## DIRECTIONS
Using the listing beneath this task, count the lines with the word "Scanned" and write only the result.
────────────────
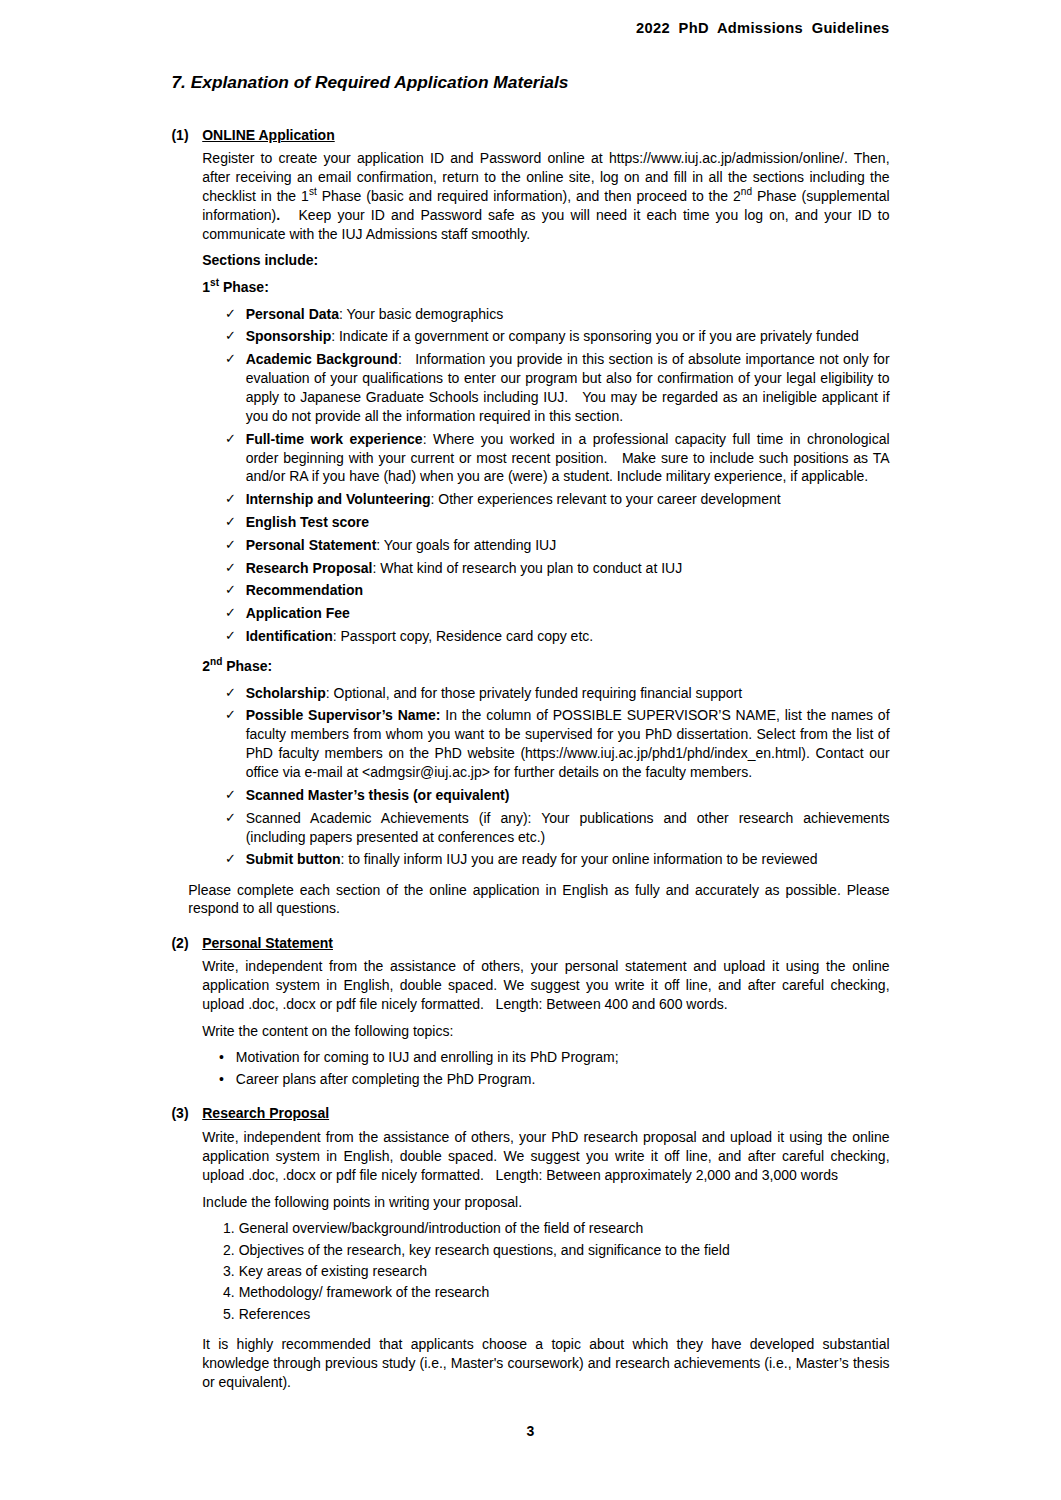2022 PhD Admissions Guidelines
7. Explanation of Required Application Materials
(1) ONLINE Application
Register to create your application ID and Password online at https://www.iuj.ac.jp/admission/online/. Then, after receiving an email confirmation, return to the online site, log on and fill in all the sections including the checklist in the 1st Phase (basic and required information), and then proceed to the 2nd Phase (supplemental information). Keep your ID and Password safe as you will need it each time you log on, and your ID to communicate with the IUJ Admissions staff smoothly.
Sections include:
1st Phase:
Personal Data: Your basic demographics
Sponsorship: Indicate if a government or company is sponsoring you or if you are privately funded
Academic Background: Information you provide in this section is of absolute importance not only for evaluation of your qualifications to enter our program but also for confirmation of your legal eligibility to apply to Japanese Graduate Schools including IUJ. You may be regarded as an ineligible applicant if you do not provide all the information required in this section.
Full-time work experience: Where you worked in a professional capacity full time in chronological order beginning with your current or most recent position. Make sure to include such positions as TA and/or RA if you have (had) when you are (were) a student. Include military experience, if applicable.
Internship and Volunteering: Other experiences relevant to your career development
English Test score
Personal Statement: Your goals for attending IUJ
Research Proposal: What kind of research you plan to conduct at IUJ
Recommendation
Application Fee
Identification: Passport copy, Residence card copy etc.
2nd Phase:
Scholarship: Optional, and for those privately funded requiring financial support
Possible Supervisor’s Name: In the column of POSSIBLE SUPERVISOR’S NAME, list the names of faculty members from whom you want to be supervised for you PhD dissertation. Select from the list of PhD faculty members on the PhD website (https://www.iuj.ac.jp/phd1/phd/index_en.html). Contact our office via e-mail at <admgsir@iuj.ac.jp> for further details on the faculty members.
Scanned Master’s thesis (or equivalent)
Scanned Academic Achievements (if any): Your publications and other research achievements (including papers presented at conferences etc.)
Submit button: to finally inform IUJ you are ready for your online information to be reviewed
Please complete each section of the online application in English as fully and accurately as possible. Please respond to all questions.
(2) Personal Statement
Write, independent from the assistance of others, your personal statement and upload it using the online application system in English, double spaced. We suggest you write it off line, and after careful checking, upload .doc, .docx or pdf file nicely formatted. Length: Between 400 and 600 words.
Write the content on the following topics:
Motivation for coming to IUJ and enrolling in its PhD Program;
Career plans after completing the PhD Program.
(3) Research Proposal
Write, independent from the assistance of others, your PhD research proposal and upload it using the online application system in English, double spaced. We suggest you write it off line, and after careful checking, upload .doc, .docx or pdf file nicely formatted. Length: Between approximately 2,000 and 3,000 words
Include the following points in writing your proposal.
General overview/background/introduction of the field of research
Objectives of the research, key research questions, and significance to the field
Key areas of existing research
Methodology/ framework of the research
References
It is highly recommended that applicants choose a topic about which they have developed substantial knowledge through previous study (i.e., Master's coursework) and research achievements (i.e., Master’s thesis or equivalent).
3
────────────────
## TASK RESULT
2